Résultats : 57 consultants (42 hommes, âge 31,2 ± 15,9 ans, extrêmes : 3 et 63 ans ; 11 estivants) pour 61 consultations ont été inclus. Le motif de consultation était une douleur, souvent décrite comme intense, par piqûre survenue au cours d'une baignade dans le lagon. Les régions lésées étaient le pied (79%) et la main (21%). Les signes locaux colligeaient une plaie (100%), un œdème (74%), une inflammation (21%), une ecchymose (23%), une nécrose localisée (19 %), une cellulite (1,8%). Les signes généraux étaient marqués par la présence d’une douleur pour 54 patients (94,7%), une tachycardie, un syndrome vagal (n = 1), une agitation (n = 2). Une hypoesthésie et des paresthésies du membre atteint étaient signalées dans 3,4% des cas. Avant la consultation aux urgences, 13 patients (23%) avaient reçu un traitement local et/ou général par d’antalgiques et/ou d’anti-inflammatoires. Les soins locaux aux urgences consistaient en bains d'eau chaude (79%), une injection in situ de lidocaïne (16%). Des antalgiques ont été administrés dans 75% des cas dont des dérivés morphiniques et une association d'antalgiques dans respectivement 54% et 47% des cas. D'autres techniques d'analgésie ont été nécessaires : kétamine 3,5%, N2O 3,5%, anesthésie locorégionale 3,5%. Une antibiothérapie était administrée chez 29% des patients. Les patients hospitalisés (46%) se différenciaient des patients non hospitalisés sur un besoin plus important d’antalgiques, et sur l’aspect des lésions, plus inflammatoires et nécrotiques (p<0,05). Parmi les hospitalisés, les lésions évoluaient vers la nécrose pour 15,4% des cas, une extension de l’œdème dans 15,4% des cas, l’apparition de phlyctènes pour 7,7% des patients. Une mise à plat chirurgicale des lésions a été nécessaire 3 fois (11,5%). L’oxygénothérapie hyperbare accompagnait une cicatrisation dirigée de lésions de nécrose et de cellulite dans 3 cas (11,5%). À la sortie de l’hôpital, les ordonnances délivrées à 47 patients (82,4%) mentionnaient des antalgiques (66,7%), des anti-inflammatoires (21,1%), des antibiotiques (47,4%), et des héparines de bas poids moléculaire (24,6%). Quatre patients initialement non admis, consultaient à nouveau aux urgences pour une augmentation de l’œdème, et pour un abcès suppuratif localisé à la plaie initiale.

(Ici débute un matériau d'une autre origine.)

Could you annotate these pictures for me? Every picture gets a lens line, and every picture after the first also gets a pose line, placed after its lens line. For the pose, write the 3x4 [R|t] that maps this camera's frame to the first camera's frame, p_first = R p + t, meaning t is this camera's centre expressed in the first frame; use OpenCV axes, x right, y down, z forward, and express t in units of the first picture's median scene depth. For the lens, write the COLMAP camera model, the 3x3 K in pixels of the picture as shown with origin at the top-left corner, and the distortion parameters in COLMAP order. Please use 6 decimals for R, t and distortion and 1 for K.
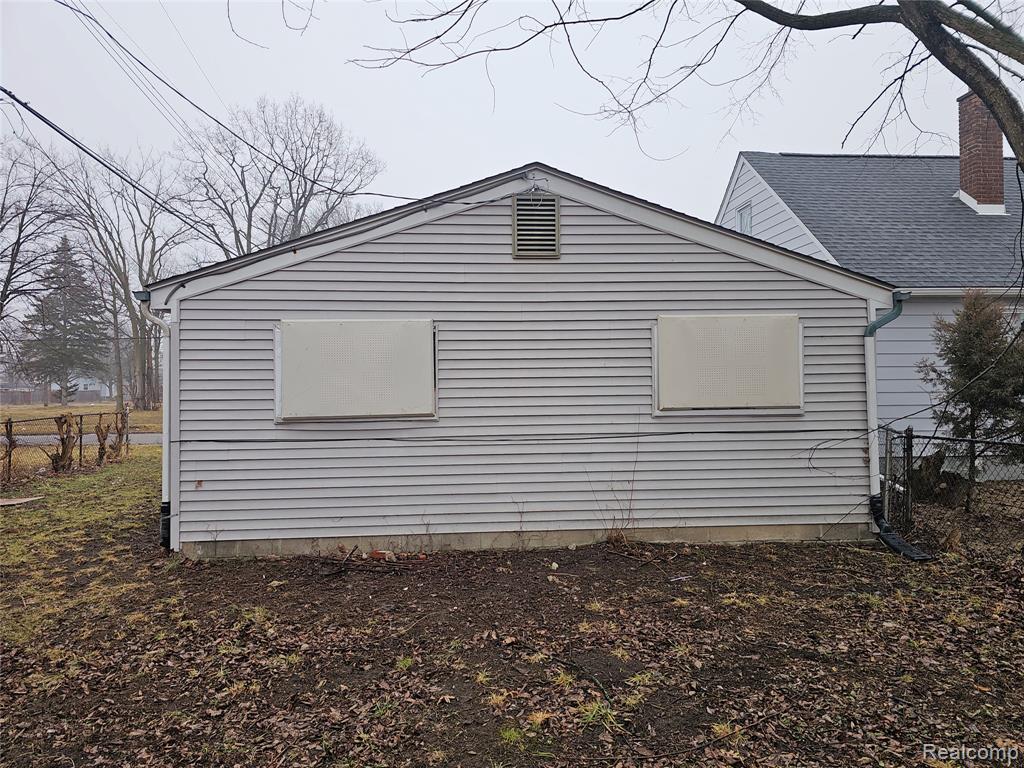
lens RADIAL K [[684.8, 0, 507.5], [0, 684.8, 373.7], [0, 0, 1]] dist [0.063389, -0.056007]
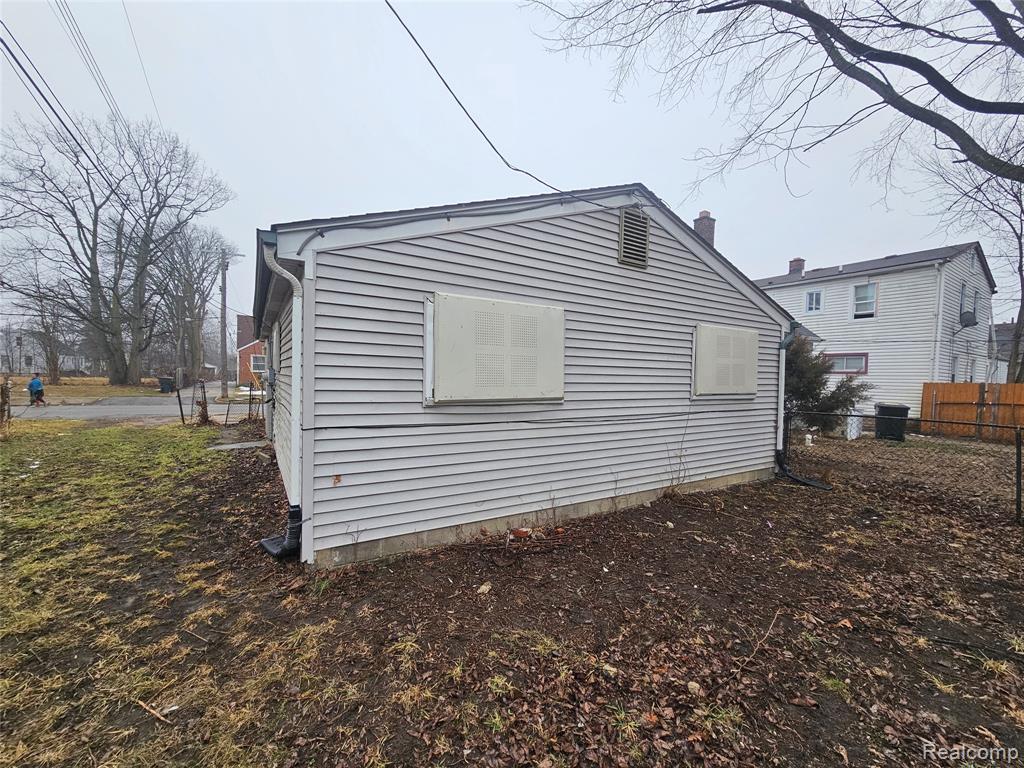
lens RADIAL K [[417.9, 0, 511.5], [0, 417.9, 389.6], [0, 0, 1]] dist [0.000322, -0.001038]
pose [[0.891914, 0.014819, 0.451963, -0.472895], [-0.038439, 0.998330, 0.043125, 0.021040], [-0.450569, -0.055837, 0.890994, 0.450243]]
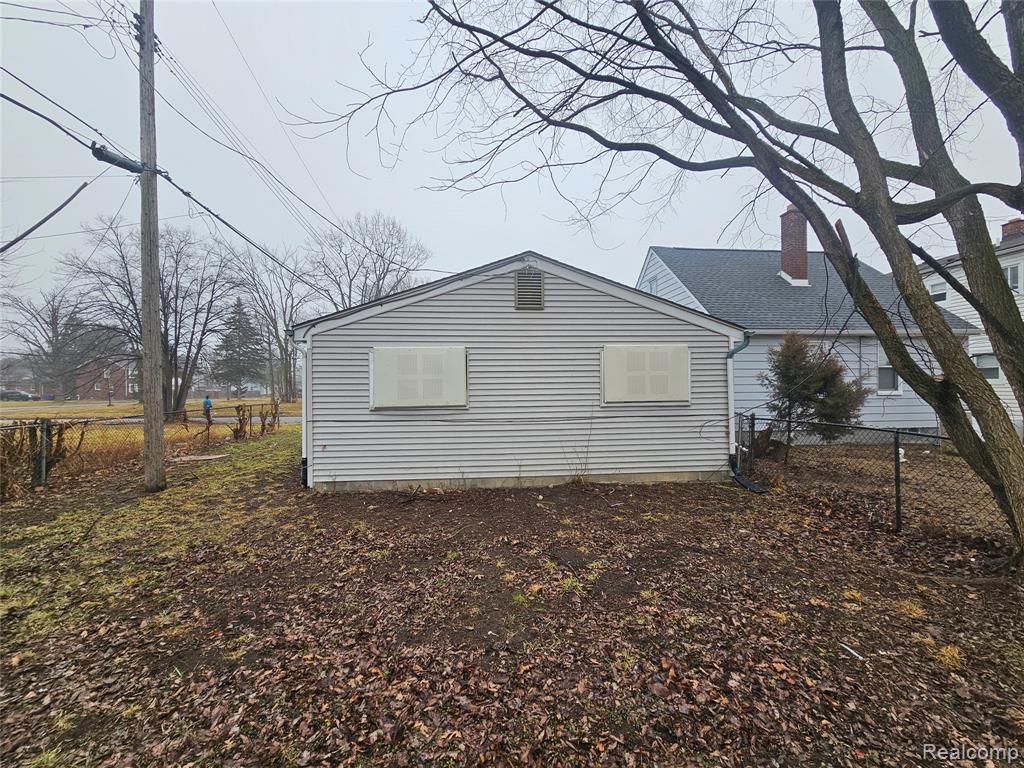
lens RADIAL K [[417.9, 0, 509.5], [0, 417.9, 388.9], [0, 0, 1]] dist [0.000322, -0.001038]
pose [[0.999971, 0.001694, 0.007480, -0.012849], [-0.001834, 0.999824, 0.018676, 0.001355], [-0.007447, -0.018689, 0.999798, 0.006432]]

Conclusion : la réponse à l'envenimation par PP ne répond pas à une conduite stéréotypée. L'antalgie, préoccupation majeure, peut nécessiter le recours à différents antalgiques, à l’anesthésie locorégionale, voire à certains anesthésiques généraux. Les lésions cutanées pouvant évoluer vers la nécrose et l’infection faisant discuter une antibioprophylaxie et justifiant d’une surveillance.